A Tatmadaw-enforced lockdown is no answer to COVID-19

Combatting the coronavirus by shutting down the country makes little sense on health grounds and would cede greater power to Myanmar’s armed forces.

By JORDAN TUN | FRONTIER

FLATTENING the curve has become the worldwide approach to dealing with COVID-19. We have to remember its aim, though: to slow the spread of the virus to give us the time needed to develop ways to treat or even prevent it.

If Myanmar is to follow the example of a growing number of countries around the world in shutting down the country, it must do so with the expectation that it can deal with the virus in six months’ time. If that is not possible, then there is no health rationale for a full lockdown.

Moreover, because it could only be enforced by the security services, whose autonomy from civilian oversight is protected by the constitution, a lockdown would grant the Tatmadaw a degree of power over people’s everyday lives not seen since the establishment of a quasi-civilian government nine years ago.

Modelling by Imperial College London, which showed that without intervention cases would overwhelm even advanced health systems and cause spikes in mortality, has resulted in social distancing measures being implemented almost globally.
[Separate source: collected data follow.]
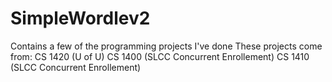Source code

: # SimpleWordlev2
Contains a few of the programming projects I've done 
These projects come from:
CS 1420 (U of U)
CS 1400 (SLCC Concurrent Enrollement)
CS 1410 (SLCC Concurrent Enrollement)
Borders have been closed, events cancelled, businesses shuttered. Troops have been deployed to help enforce rules and maintain order.

There are two aims of social distancing: to reduce the peak caseload so that patients can be managed with existing facilities and ventilators, and to delay the peak to buy time to develop new treatments or vaccines. In Myanmar we have to question whether either of these end goals make sense.

The country’s most vulnerable citizens will face the brunt of the epidemic. The rural poor and marginalised ethnic nationality populations, who have already borne the brunt of the Tatmadaw’s long campaign for Bamar domination, have little or no ability to treat any complications related to COVID-19, and few can expect to be tested for the disease. In camps for the internally displaced and urban slums around major cities, social distancing isn’t feasible.

These are the communities that also suffer from malaria and continue to die from tuberculosis and HIV-AIDS. Health services are largely beyond their reach: fewer than half of all children in non-government-controlled areas (and some rural, government-controlled areas) are fully vaccinated. In six months or a year, without an unprecedented shift in the government approach, they will remain beyond treatment for COVID-19. Lockdown measures would buy them some time, but the return of the Tatmadaw may have much more severe impacts: reducing the chance of a shared future of prosperity and respect for civil liberties, as well as the prospects for an end to the civil wars that have caused such needs to start with.

Myanmar currently has fewer than 200 ventilators, most of which are in Yangon, Mandalay and Nay Pyi Taw, and they can only support a tiny fraction of those who are likely to be in need. We are now at the beginning of the curve for COVID-19 infections. Facilities will be overwhelmed even with the most effective social distancing in the world.

Even if new treatment protocols were developed, covering the whole population would require a revolution in service delivery. Average government spending on health in member countries of the Organization for Economic Cooperation and Development is more than US$4,000 a person a year; in Myanmar it has never been more than $15 a person. This is not a credible amount to defeat COVID-19 (or any of the other health issues already afflicting the country). Even if Myanmar focused only on COVID-19 from now on, to the exclusion of other infectious diseases, it could do little.

And why should it ignore other infectious diseases that could be just as deadly? Twenty years ago, TB killed 100,000 people every year in Myanmar, and malaria infected 700,000 people annually. Dedicated work has reduced these numbers but they could easily bounce back. The coronavirus may kill 50,000 people in Myanmar this year (fatality estimates are lower than for European countries, mainly because only 3.5pc of Myanmar’s population is aged over 70, an age group that is particularly vulnerable to the virus). It is still a dramatic number, but sadly it is not the only disease that can kill many people.

Although some regional neighbours, such as Thailand and Singapore, have clear and realisable aims – to manage caseloads in hospitals and subsequently use new technologies to reduce the impact of COVID-19 – we must ask whether Myanmar would be replicating the militarised response of these countries without any benefit to public health. Unless the government radically increases health spending (with or without the help of the international community), this tactic will only delay the inevitable. If the country is not willing to spend the money to reduce diseases for which there is already a vaccine, affordable treatment options and well-known standard procedures, why should we expect it to do so now?

Instead, Myanmar should base its public health response on its ability to respond. Focusing on reducing mass gatherings and exposure for the elderly makes sense, as does providing information about hand washing and hygiene. The health systems of the country will not be able to contain COVID-19, but investing in them will save many thousands of lives, both from future pandemics and in remote communities dealing with everyday health problems. This means increased funding for both government and non-state ethnic systems, and cooperation between the two.

Shutting down the country by force, on the other hand, will have little chance of reducing mortality, but will significantly increase the role of the military in people’s lives, and within Myanmar’s fragile balance of power between the Tatmadaw and the civilian government. This feels like the future towards which Myanmar is stumbling.